Hi, ich bin Sven!

Sven Brier

„Ich liebe es, durch Leipzig zu radeln, genieße Reisen mit Eva, außerdem esse und koche ich für mein Leben gern Eintöpfe, während ich Podcasts höre.“

Sven

Ich habe mich schon früh für Technik begeistert. Seit jeher will ich verstehen, wie und warum etwas funktioniert. Als das Internet der neue heiße Scheiß wurde, war ich sofort Feuer und Flamme für die Idee, mich mit Menschen rund um die Erde in Echtzeit austauschen zu können.

Ich stürzte mich auf HTML

Informationen in Sekundenbruchteilen aus der ganzen Welt abzurufen und zu Hause zur Verfügung zu haben war für mich, der für jede Hausaufgabe mit dem Fahrrad in die Stadtbibliothek gefahren war, eine so unglaubliche Bereicherung, dass ich lernen musste, wie man selbst Inhalte teilt.

Zeichen so aneinander reihen können, dass Computer Informationen von mir im Netz anzeigen, und zwar so, wie ich es möchte, das wollte ich. Ich stürzte mich auf HTML, Tabellen-Layouts (Die waren schlimm.), CSS, FTP- und Webserver.

Am Anfang eine schmerzhafte Erfahrung, da man damals mehr oder weniger für jeden Browser eine Extrawurst Markup schreiben musste. Jeder Hersteller machte was er wollte und gab sich wenig Mühe, sein Produkt kompatibel zu denen seiner Mitbewerber zu gestalten.

Ich bin von WordPress begeistert

Ich suchte nach einer Lösung, die mir half, meine Inhalte zu veröffentlichen. Webseitenbaukästen, Frontpage und Dreamweaver waren vor einem kurzen Tête-à-Tête mit Joomla, allesamt Werkzeuge, die mich nicht glücklich machten.

Zu guter Letzt probierte ich WordPress aus und war begeistert. So stellte ich mir die Mischung zwischen Benutzerfreundlichkeit und Freiheit, selbst Veränderungen an meiner Webseite vornehmen zu können, vor.

Das Ganze wurde und wird immer noch gerahmt von unzähligen Plugins und Themes, die für jeden erdenklichen Zweck zur Verfügung stehen und einer unglaublichen Anzahl von Anleitungen, die im Netz zu finden sind.

Eines der besten Dinge an WordPress ist die Community. Ich wurde selten so offen und herzlich begrüßt wie beim Berliner WordPress-Meetup. Dort traf ich viele Menschen, die ich jetzt zu meinen Freunden zähle.

Mein eigener Tech-Podcast

Das Podcasten habe ich mir mit meinem ersten MacBook eingetreten. Auf der Suche nach Inhalten zum Thema Mac stieß ich über die Apple Podcast-App auf Mobile Macs, einen Tech-Podcast von Podcast-Papst Tim Pritlove, der mittlerweile Freakshow heißt.

In den Episoden wurde häufig übers Podcasten selbst und über die Technik, die dafür genutzt wurde, gesprochen. Als Techie lauschte ich gebannt und entwickelte den Wunsch, selbst über digitale Themen, die mich beschäftigen, zu sprechen.

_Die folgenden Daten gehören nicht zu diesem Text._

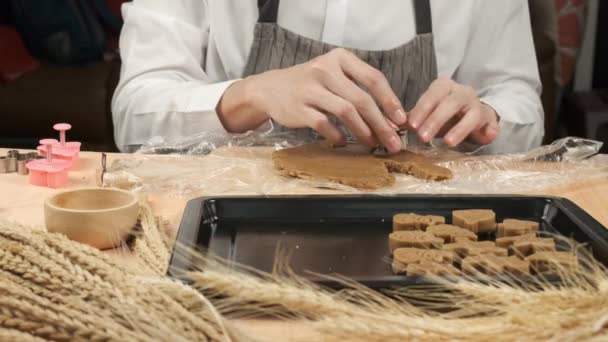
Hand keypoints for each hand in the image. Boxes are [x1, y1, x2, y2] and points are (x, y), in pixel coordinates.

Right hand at [217, 48, 406, 152]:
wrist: (271, 88)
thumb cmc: (311, 85)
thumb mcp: (334, 75)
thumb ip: (359, 90)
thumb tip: (391, 119)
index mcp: (340, 59)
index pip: (373, 78)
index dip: (390, 101)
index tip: (402, 120)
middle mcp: (325, 69)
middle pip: (361, 99)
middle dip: (381, 123)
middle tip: (393, 142)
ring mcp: (310, 88)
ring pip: (346, 111)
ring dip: (363, 130)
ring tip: (373, 144)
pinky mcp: (299, 107)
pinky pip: (324, 124)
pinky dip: (337, 135)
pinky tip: (343, 141)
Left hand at [407, 79, 499, 146]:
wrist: (471, 114)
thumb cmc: (443, 113)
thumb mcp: (427, 114)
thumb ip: (412, 119)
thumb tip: (391, 126)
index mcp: (443, 88)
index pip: (432, 95)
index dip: (422, 110)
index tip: (411, 126)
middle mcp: (462, 92)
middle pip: (450, 103)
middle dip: (435, 120)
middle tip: (423, 137)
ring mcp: (477, 104)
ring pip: (471, 114)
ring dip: (459, 129)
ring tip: (448, 142)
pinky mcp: (490, 118)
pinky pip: (491, 123)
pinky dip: (490, 130)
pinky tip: (487, 137)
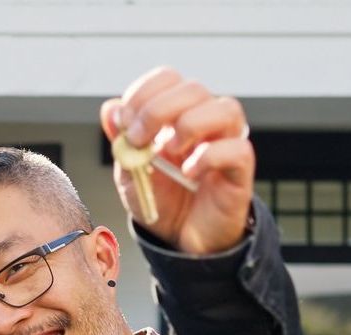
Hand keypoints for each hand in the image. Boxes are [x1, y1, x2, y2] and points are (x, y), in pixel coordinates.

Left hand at [100, 66, 254, 254]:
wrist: (182, 240)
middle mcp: (206, 122)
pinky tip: (189, 173)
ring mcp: (226, 143)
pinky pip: (237, 149)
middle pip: (193, 88)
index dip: (144, 93)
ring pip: (226, 108)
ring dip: (189, 125)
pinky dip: (209, 156)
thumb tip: (110, 108)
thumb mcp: (131, 172)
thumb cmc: (163, 202)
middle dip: (158, 109)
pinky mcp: (240, 170)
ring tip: (171, 152)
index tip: (125, 123)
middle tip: (139, 139)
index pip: (168, 79)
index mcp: (177, 115)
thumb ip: (121, 141)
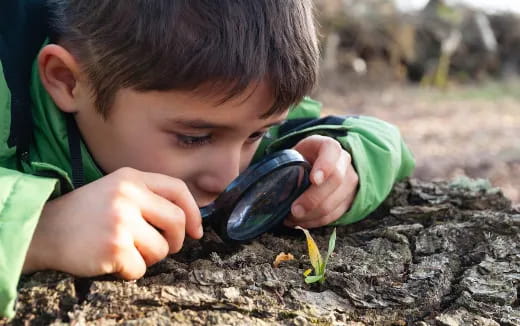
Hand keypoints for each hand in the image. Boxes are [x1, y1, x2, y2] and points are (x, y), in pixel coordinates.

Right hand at [23, 167, 201, 279]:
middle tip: (163, 247)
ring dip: (149, 258)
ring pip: (161, 249)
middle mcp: (128, 196)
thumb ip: (149, 197)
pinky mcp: (114, 247)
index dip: (193, 212)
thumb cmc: (86, 213)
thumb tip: (189, 222)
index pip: (178, 189)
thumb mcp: (116, 190)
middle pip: (176, 221)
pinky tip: (111, 260)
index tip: (196, 231)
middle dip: (175, 240)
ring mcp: (121, 221)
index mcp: (131, 178)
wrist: (44, 229)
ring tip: (127, 251)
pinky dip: (129, 271)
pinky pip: (140, 269)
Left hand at [286, 135, 358, 227]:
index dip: (325, 165)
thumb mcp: (292, 154)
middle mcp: (344, 161)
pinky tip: (300, 222)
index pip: (331, 150)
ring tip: (292, 218)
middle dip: (314, 198)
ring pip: (335, 202)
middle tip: (294, 210)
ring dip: (312, 214)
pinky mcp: (348, 200)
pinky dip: (315, 221)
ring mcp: (349, 181)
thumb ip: (285, 166)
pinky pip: (334, 215)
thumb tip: (271, 189)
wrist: (316, 165)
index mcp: (328, 146)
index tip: (314, 180)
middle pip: (336, 180)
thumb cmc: (301, 159)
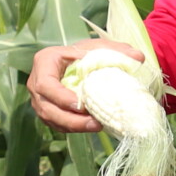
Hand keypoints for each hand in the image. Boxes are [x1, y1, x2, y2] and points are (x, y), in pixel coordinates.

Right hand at [27, 38, 143, 133]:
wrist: (79, 61)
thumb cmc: (86, 53)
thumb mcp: (101, 47)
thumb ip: (118, 50)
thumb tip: (139, 58)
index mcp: (44, 61)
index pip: (46, 85)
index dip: (61, 98)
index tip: (82, 104)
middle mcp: (35, 81)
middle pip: (47, 108)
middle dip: (70, 120)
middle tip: (95, 124)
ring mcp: (39, 99)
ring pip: (51, 119)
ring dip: (73, 127)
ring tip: (97, 127)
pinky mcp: (47, 111)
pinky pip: (56, 124)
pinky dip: (73, 128)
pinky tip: (91, 126)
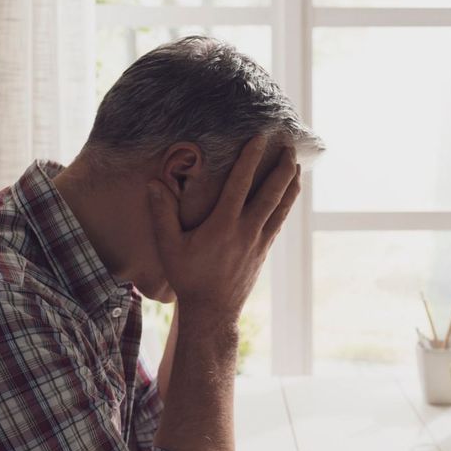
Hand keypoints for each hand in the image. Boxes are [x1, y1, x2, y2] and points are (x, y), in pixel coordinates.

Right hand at [148, 136, 300, 321]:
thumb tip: (154, 184)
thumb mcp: (169, 247)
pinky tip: (288, 194)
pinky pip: (279, 221)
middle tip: (288, 145)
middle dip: (281, 167)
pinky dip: (286, 204)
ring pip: (281, 208)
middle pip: (271, 193)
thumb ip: (162, 214)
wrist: (212, 312)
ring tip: (296, 164)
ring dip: (290, 184)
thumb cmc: (188, 278)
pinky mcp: (263, 251)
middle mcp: (246, 231)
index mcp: (223, 226)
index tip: (259, 138)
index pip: (240, 184)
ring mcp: (258, 242)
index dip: (250, 159)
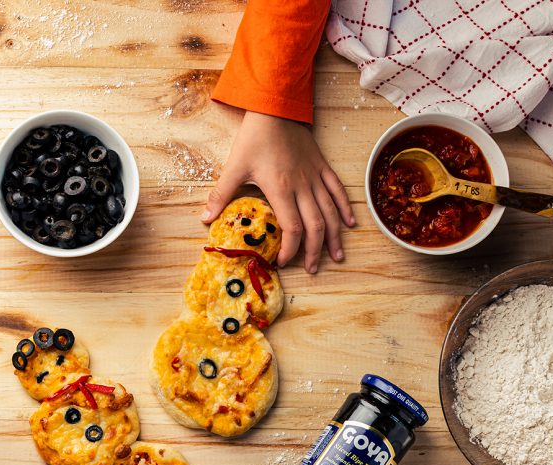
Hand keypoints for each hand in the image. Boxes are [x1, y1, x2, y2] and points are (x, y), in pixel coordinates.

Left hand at [202, 112, 354, 272]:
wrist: (276, 107)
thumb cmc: (255, 136)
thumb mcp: (234, 166)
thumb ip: (221, 195)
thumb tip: (204, 219)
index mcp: (280, 189)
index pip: (293, 228)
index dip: (290, 249)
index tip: (282, 261)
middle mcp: (302, 186)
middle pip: (315, 226)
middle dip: (314, 251)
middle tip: (311, 269)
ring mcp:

Aus diesem Wunsch wurde mein eigener Tech-Podcast Netzgrad, den ich zusammen mit Eva im zweiwöchentlichen Rhythmus veröffentliche. Wir sprechen über Dinge aus unserem digitalen Alltag, zu denen wir selten die gleiche Meinung haben.

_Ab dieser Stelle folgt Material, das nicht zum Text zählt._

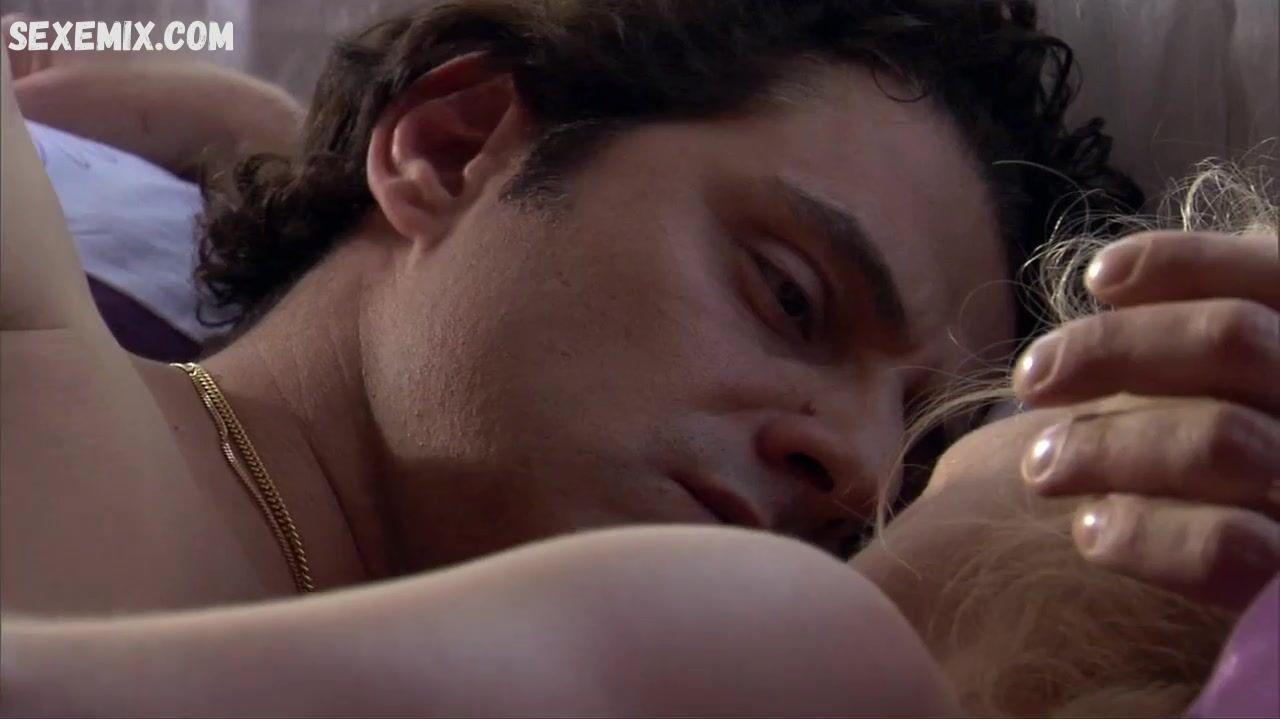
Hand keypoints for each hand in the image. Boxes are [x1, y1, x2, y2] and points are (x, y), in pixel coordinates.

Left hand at [1013, 230, 1278, 610]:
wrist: (1273, 577)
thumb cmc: (1242, 480)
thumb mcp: (1242, 400)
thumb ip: (1205, 352)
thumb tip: (1115, 290)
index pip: (1274, 273)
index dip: (1184, 263)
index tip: (1097, 280)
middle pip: (1234, 340)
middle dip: (1112, 350)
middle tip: (1030, 379)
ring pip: (1219, 437)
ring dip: (1104, 444)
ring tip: (1040, 467)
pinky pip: (1225, 549)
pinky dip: (1142, 533)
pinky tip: (1089, 532)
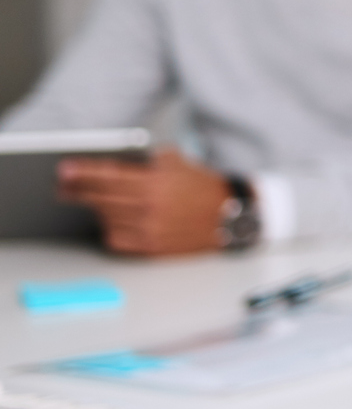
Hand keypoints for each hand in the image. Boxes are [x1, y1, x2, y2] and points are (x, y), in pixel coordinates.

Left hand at [58, 147, 229, 254]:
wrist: (229, 217)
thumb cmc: (204, 188)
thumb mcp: (178, 162)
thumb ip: (148, 160)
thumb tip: (117, 162)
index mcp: (156, 183)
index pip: (108, 176)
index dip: (83, 173)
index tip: (66, 170)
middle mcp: (149, 207)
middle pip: (100, 199)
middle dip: (78, 191)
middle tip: (64, 186)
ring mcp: (149, 230)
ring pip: (106, 219)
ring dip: (95, 209)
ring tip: (92, 201)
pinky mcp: (152, 248)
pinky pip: (117, 239)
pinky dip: (109, 229)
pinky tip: (111, 220)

YouTube – ich bin gespannt

Was YouTube angeht, befinde ich mich gerade in einer ähnlichen Situation, wie damals zu dem Zeitpunkt des Kaufs meines ersten Macs. Der Mac ist in diesem Fall eine DJI Osmo Action und weckte mein Interesse an Video-Technik.

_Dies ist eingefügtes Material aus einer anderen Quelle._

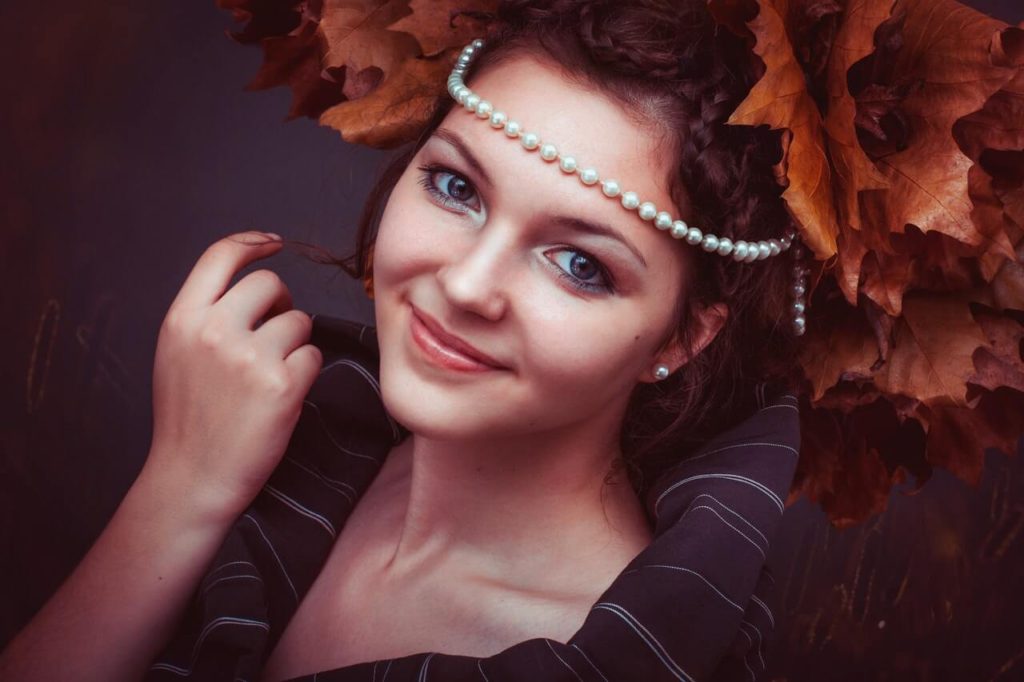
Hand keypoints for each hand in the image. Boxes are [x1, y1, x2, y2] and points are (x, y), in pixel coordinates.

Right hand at [146, 231, 322, 519]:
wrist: (192, 478)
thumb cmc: (189, 419)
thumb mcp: (178, 355)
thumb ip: (207, 316)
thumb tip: (253, 285)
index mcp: (182, 320)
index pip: (220, 257)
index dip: (251, 243)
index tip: (274, 244)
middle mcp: (214, 330)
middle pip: (270, 284)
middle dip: (281, 304)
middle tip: (275, 335)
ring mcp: (249, 356)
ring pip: (300, 321)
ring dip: (295, 344)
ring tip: (270, 378)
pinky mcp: (282, 384)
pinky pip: (314, 356)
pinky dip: (306, 373)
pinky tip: (282, 397)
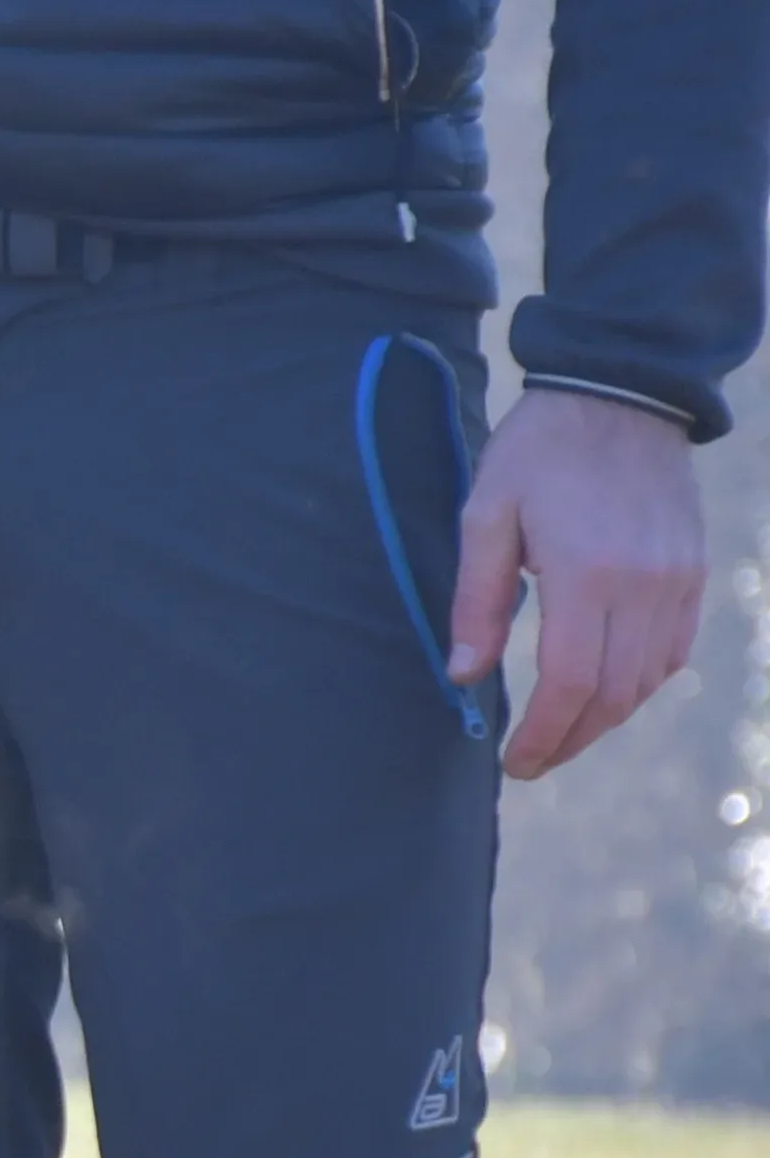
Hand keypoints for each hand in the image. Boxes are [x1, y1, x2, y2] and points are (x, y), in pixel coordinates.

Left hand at [452, 383, 710, 778]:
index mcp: (588, 573)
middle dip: (571, 739)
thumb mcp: (486, 515)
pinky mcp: (695, 571)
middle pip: (614, 694)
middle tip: (532, 761)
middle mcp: (645, 584)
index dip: (543, 735)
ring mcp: (678, 579)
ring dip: (606, 718)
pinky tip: (605, 691)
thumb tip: (464, 674)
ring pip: (649, 680)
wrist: (620, 395)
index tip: (515, 762)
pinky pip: (674, 650)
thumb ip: (477, 600)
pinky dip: (642, 683)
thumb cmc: (539, 452)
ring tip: (562, 733)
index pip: (569, 682)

Über das Sammeln von Erinnerungen hinaus möchte ich nun Videos aufnehmen, um sie auf YouTube zu veröffentlichen. Noch lerne ich täglich hinzu und sehe mir selbst viele Videos an, um nicht alle Fehler selbst machen zu müssen.

Ich habe sehr viel Spaß dabei, Neues zu entdecken. Den Weg zu meinem ersten Video werde ich mit Blog-Beiträgen begleiten. Ich bin sehr gespannt, wie es weitergeht, und freue mich darauf, das hier mit euch zu teilen.